**WORK ITEM**
A faithful transcription of all the data, images excluded, is the required answer.

[Pixel coordinate boxes]

__________________________________________________

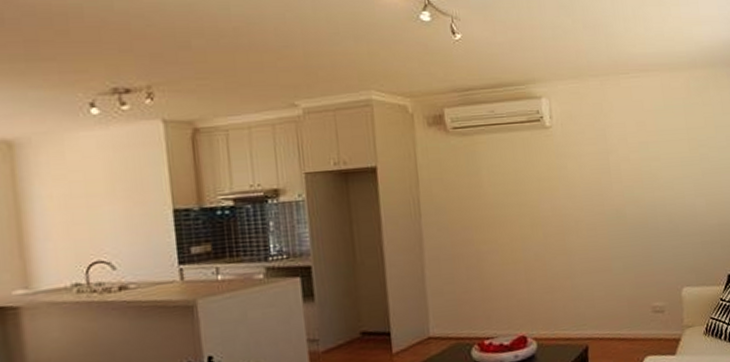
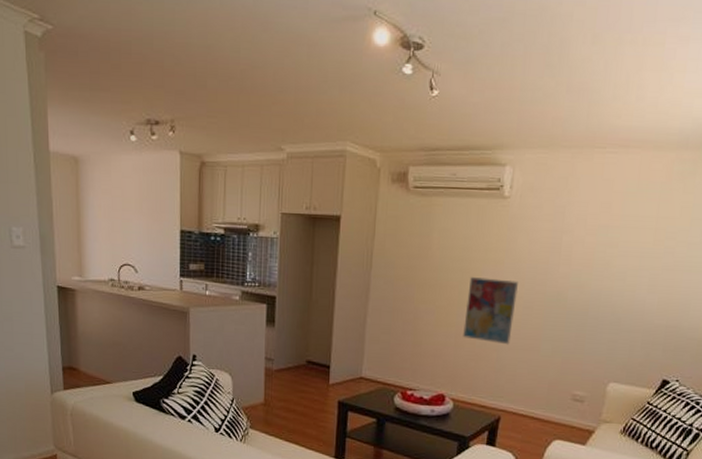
wall art: none [528,206,581,272] -> present [463,277,518,345]

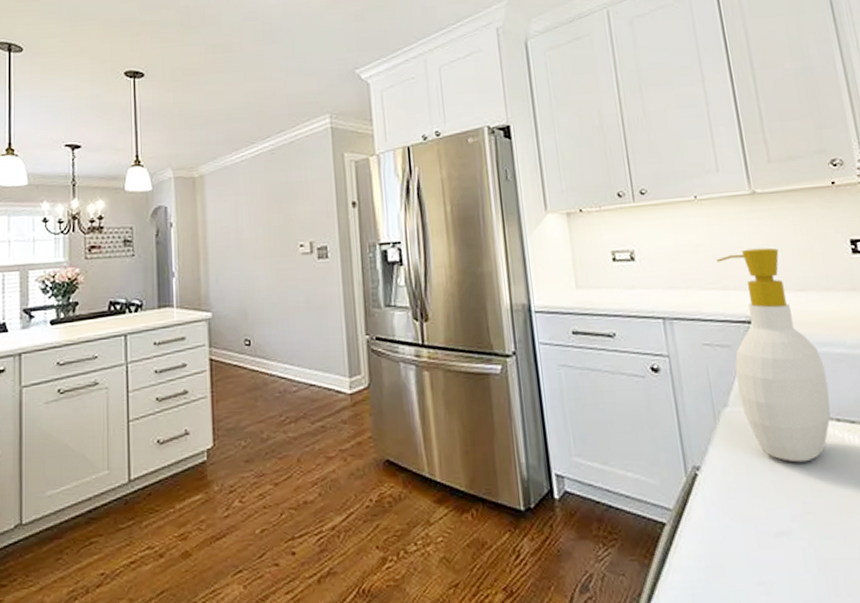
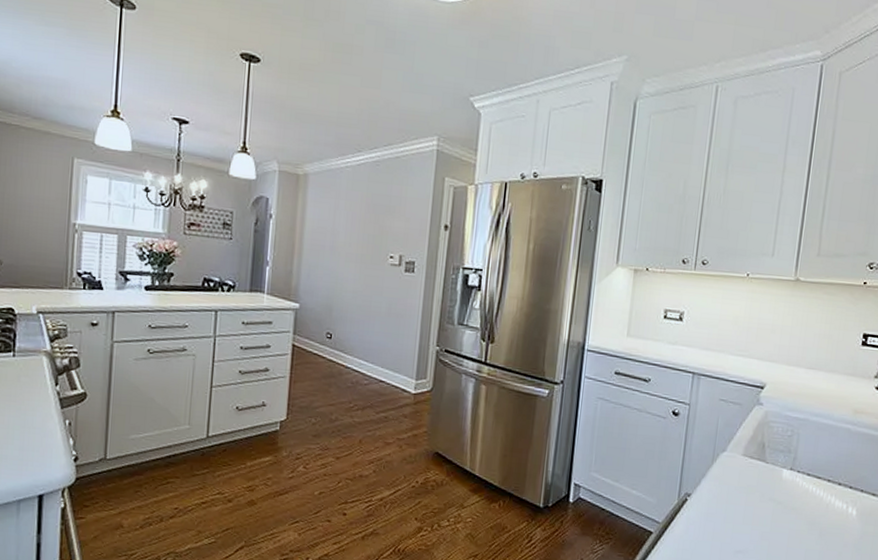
soap bottle: present [716,247,831,463] -> none [737,327,811,503]

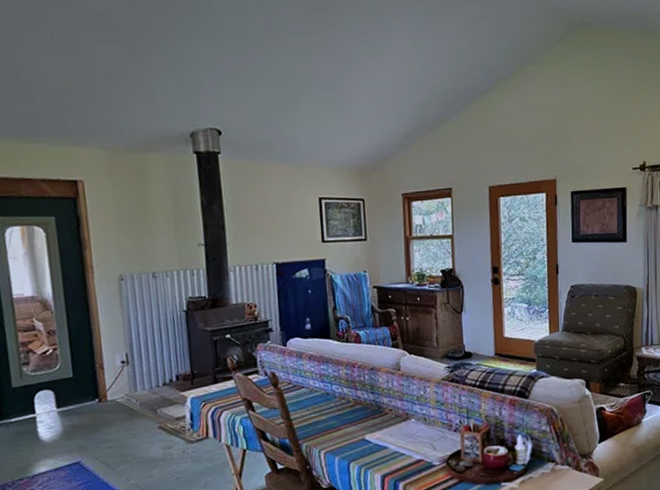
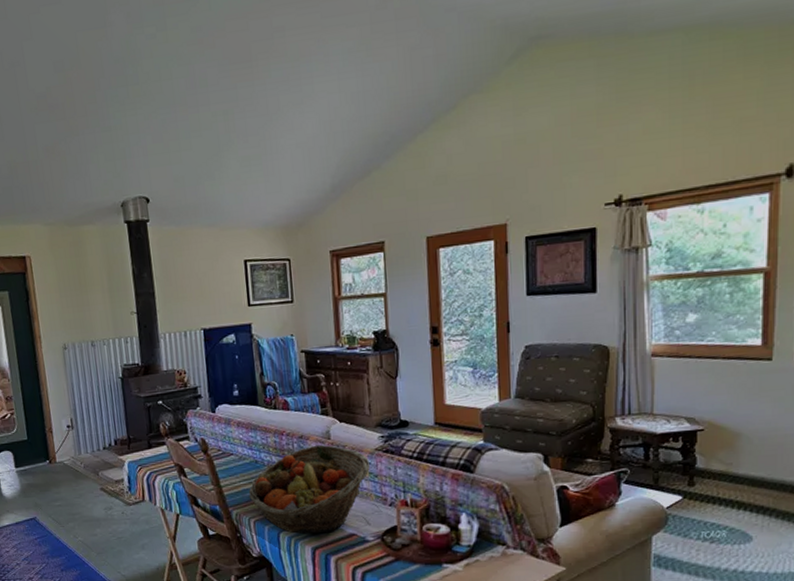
fruit basket: none [319,375,437,463] -> present [248,444,370,534]

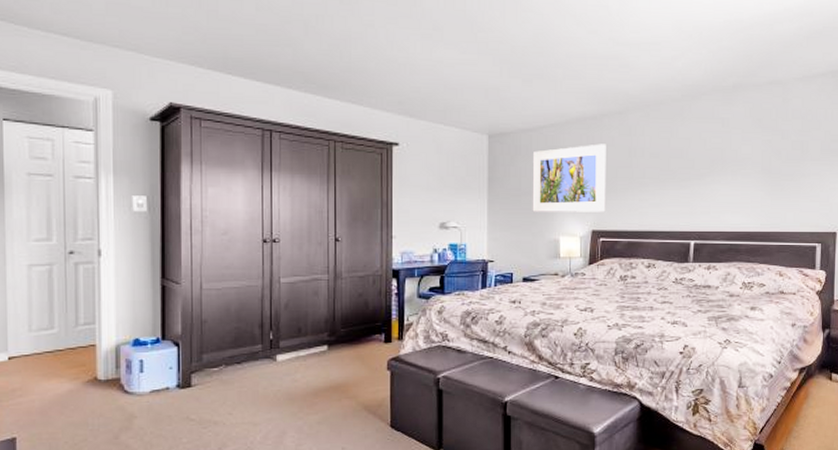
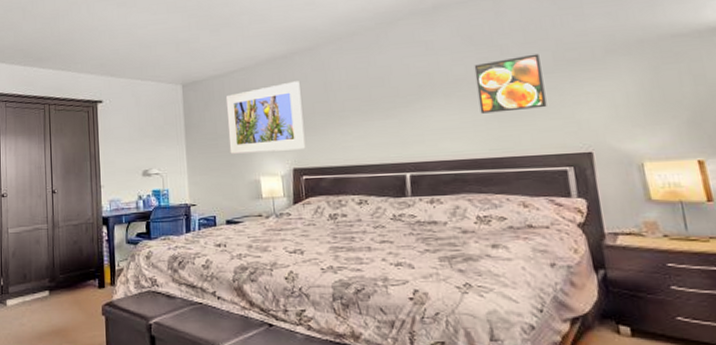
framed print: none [758,142,811,192] -> present [474,53,547,114]

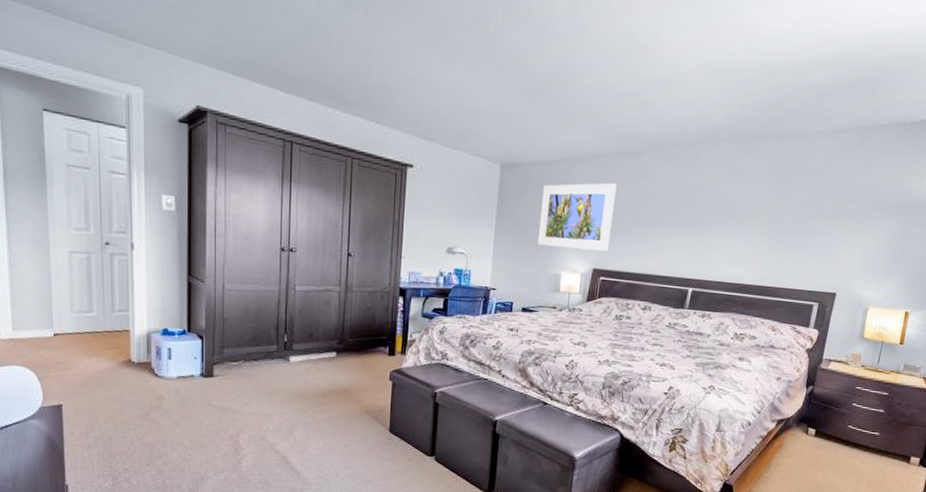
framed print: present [474,53,547,114] -> none [763,198,825,249]

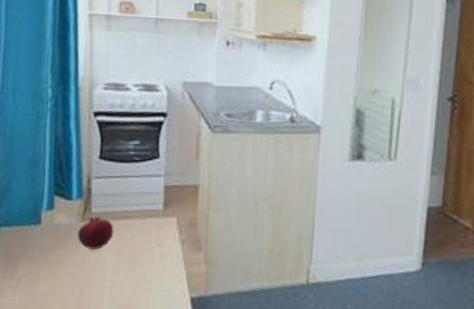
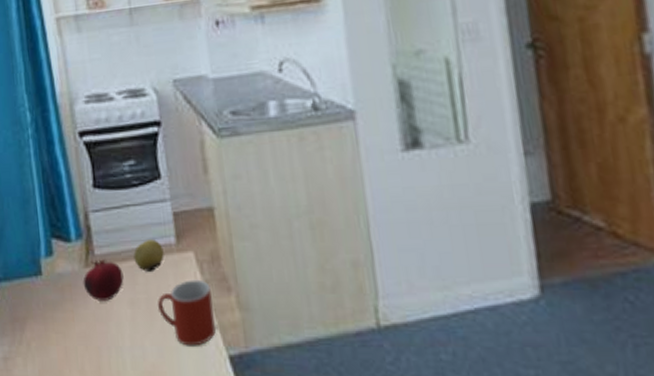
fruit: none [125,205,152,230] -> present [133,239,164,272]
mug: none [138,238,185,289] -> present [157,279,216,346]

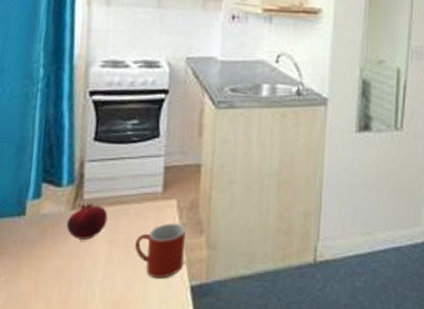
fruit: present [133,239,164,272] -> none [120,188,150,215]

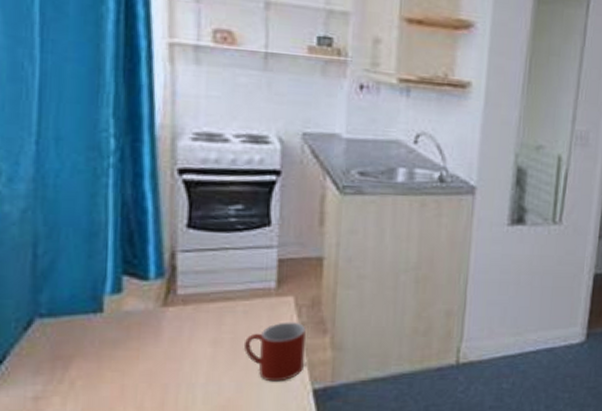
fruit: present [66,203,108,240] -> none [156,299,209,340]

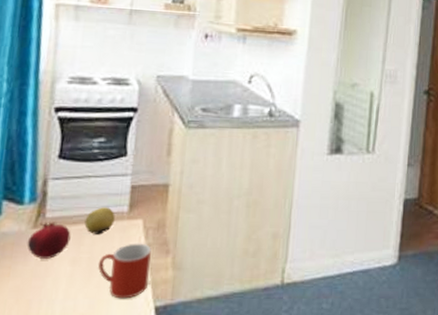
fruit: none [156,299,209,340] -> present [27,222,71,259]
fruit: none [224,283,261,313] -> present [84,207,115,234]

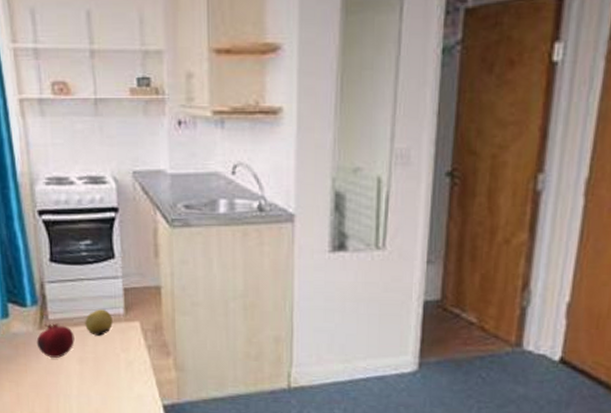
mug: present [97,243,151,299] -> none [103,344,153,397]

__________________________________________________

**SOLVED PROBLEM**
wall art: none [528,206,581,272] -> present [463,277,518,345]

soap bottle: present [716,247,831,463] -> none [737,327,811,503]

fruit basket: none [319,375,437,463] -> present [248,444,370,534]

framed print: none [758,142,811,192] -> present [474,53,547,114]

framed print: present [474,53,547,114] -> none [763,198,825,249]

fruit: none [125,205,152,230] -> present [133,239,164,272]
mug: none [138,238,185,289] -> present [157,279,216,346]

fruit: present [133,239,164,272] -> none [120,188,150,215]

fruit: present [66,203,108,240] -> none [156,299,209,340]

fruit: none [156,299,209,340] -> present [27,222,71,259]
fruit: none [224,283,261,313] -> present [84,207,115,234]

mug: present [97,243,151,299] -> none [103,344,153,397]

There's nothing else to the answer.